委員:狩猟免許取得者が少ない現状において事業者認定制度のスキームについてイメージがわかない。経営が成り立つのか。現状の狩猟者のみで足りるのか。若い人の参入のための教育的な施策も考えているのか。

事務局:技術・成果を伴ったプロ集団を作り上げる方向。まずは実績によって、事業者を活用することの効果を説明できれば、さらに事業者の活用が進み、事業者の数も増えると考えている。制度導入の初期には人材確保やトレーニング等に対する公的な支援など、実績づくりを支援できないか検討したい。今の狩猟者にとっても、新規参入者にとっても魅力的な制度としていくことが大事。

委員:重大な転換点と認識しているが、獣害のコントロール以外に、生息環境管理(土地利用の問題)や自然共生社会(人と鳥獣の共生の推進)などへの対応はどのように位置づけているのか。

事務局:今回は緊急的対応に注力した形。捕獲だけを進めるのは適切ではないことは認識している。自然共生社会については、(鳥獣小委員会ではなく)自然環境部会で議論していただくべき事項と考えており、現時点でも生物多様性国家戦略に記載されている事項ではあるが、今後の課題として切り分けて考えている。
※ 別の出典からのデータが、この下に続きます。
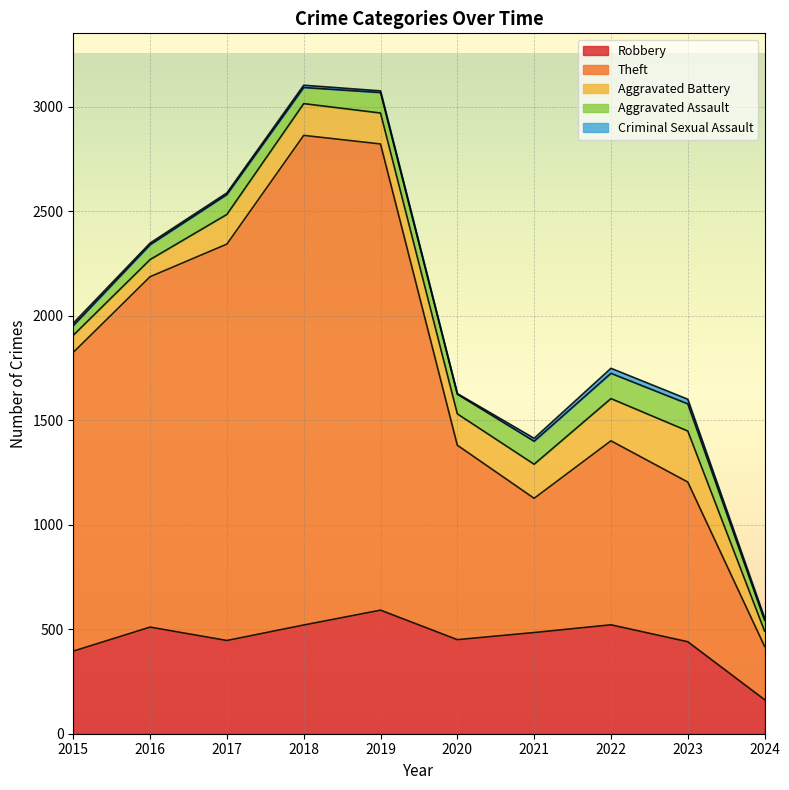

What is the sum of all Criminal Sexual Assault values?

122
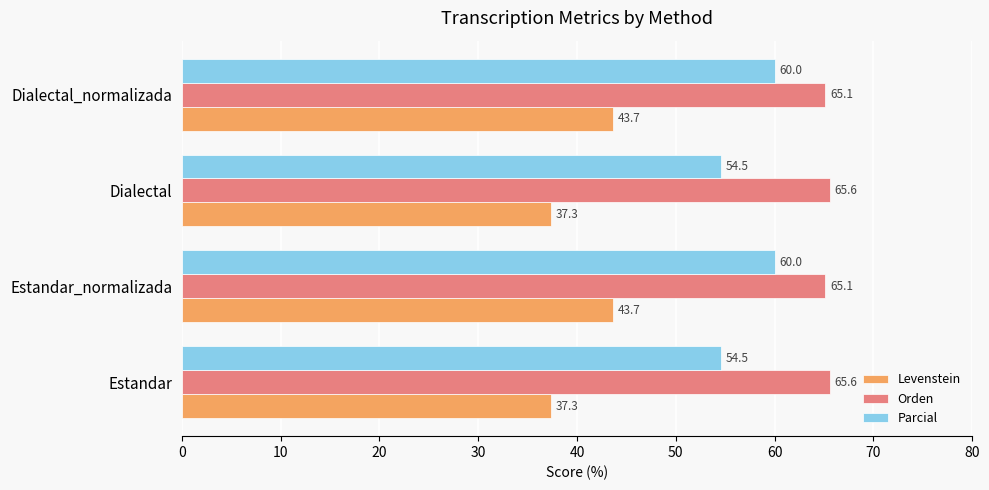

What is the spread (max minus min) of values at Estandar_normalizada?

21.4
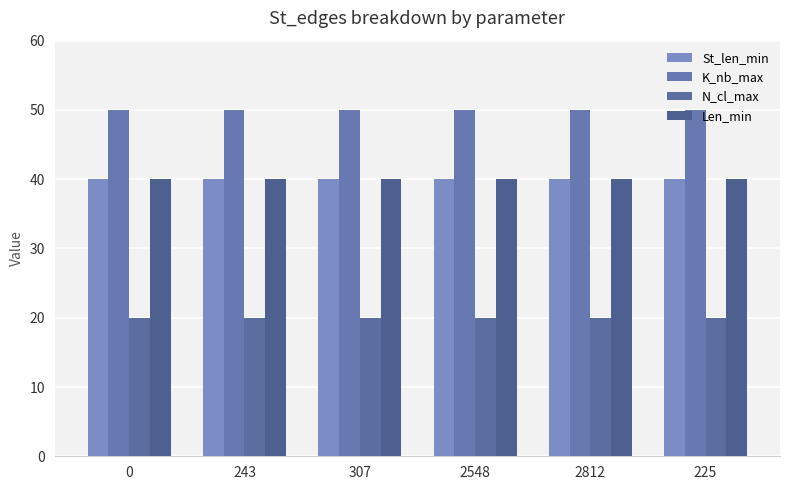

What is the difference between the highest and lowest values at 0?

30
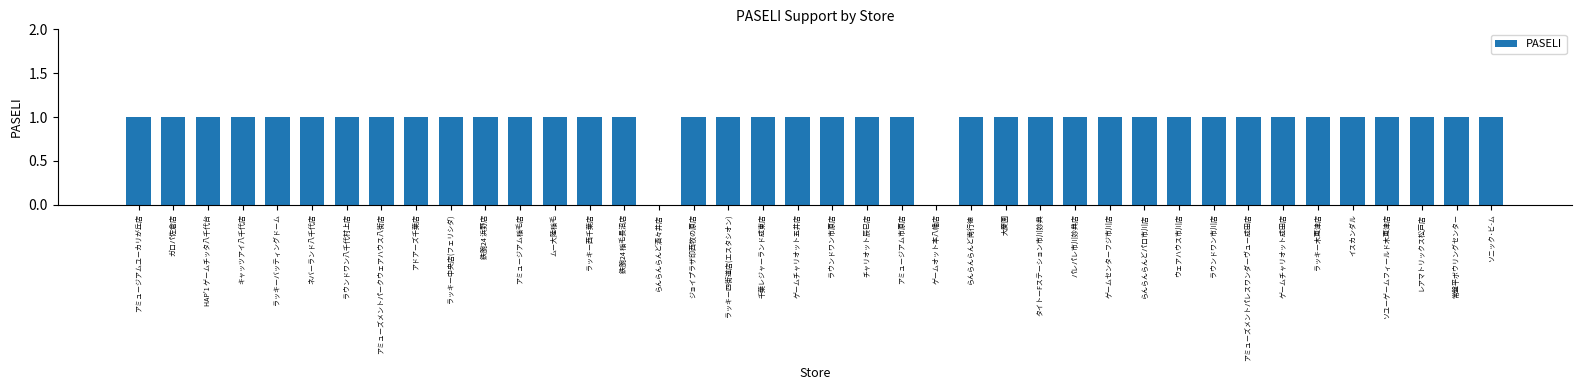

What is the sum of all values?

38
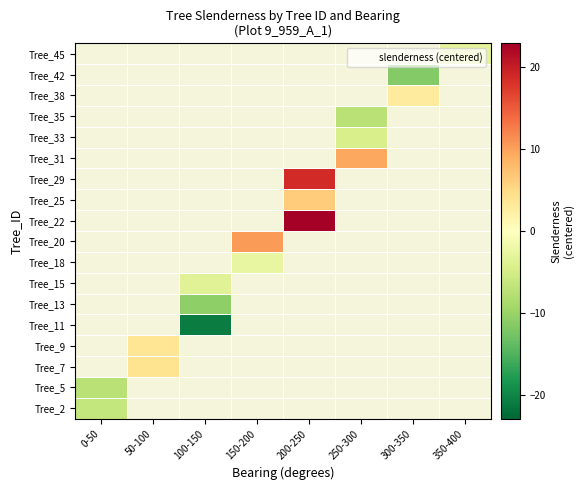

Is the value of Tree_7 at 100-150 greater than the value of Tree_18 at 200-250?

No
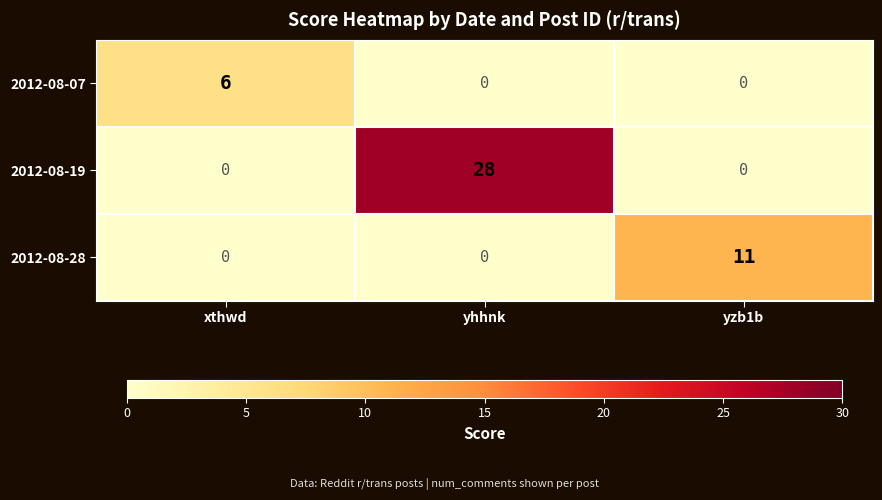

Count the 2012-08-19 values in the range 0 to 28.

3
委員:事業者は利益をあげる必要があり、予算措置による裏付けが必要。高度な技術を有する者の育成には時間がかかるため、認定制度がすぐに効果をもたらすとは考えにくい。薬物を活用した個体数調整など、具体的な事例・効果を示していく必要がある。

事務局:現在も農林水産省が交付金等の予算を持っているため、まずはそれを活用していただく。また、当面は、事業者が急に増えることは考えにくいため、現状の狩猟者にもご協力いただいて、捕獲数を増やしていくのが現実的だと考えている。薬物による個体数調整の技術についてはまだ確立されていない現時点での手法は捕獲のみ。

委員:狩猟者が高齢化する中、農家や狩猟者への教育や研修などを進め、やりたいと思えるように促すことが大事。狩猟がお金になるとなれば、若い人が参入してくる。獲物の搬出が大変でモノレールを設置している地域もあるが、それに補助金を出す制度などはどうか。専門学校に国が補助することも考えられる。柵は防除のためだけではなく、捕獲にも活用すると効果的。

事務局:研修やシンポジウムなどについてはすでに各地で行っており、わな免許取得者は少しずつ増えている。また、その先に仕事があることを見せるのが若い人へのインセンティブになるとも考えており、事業者認定制度は意味がある。公的な技術認定も考えていきたい。農水省の交付金は、様々な用途に使える。知床では環境省の事業で、柵を活用して誘導・捕獲を行う事例もあり、技術開発も含めて推進することが重要。

部会長:今後も審議を継続していただきたい。パブコメには誠実に対応していただきたい。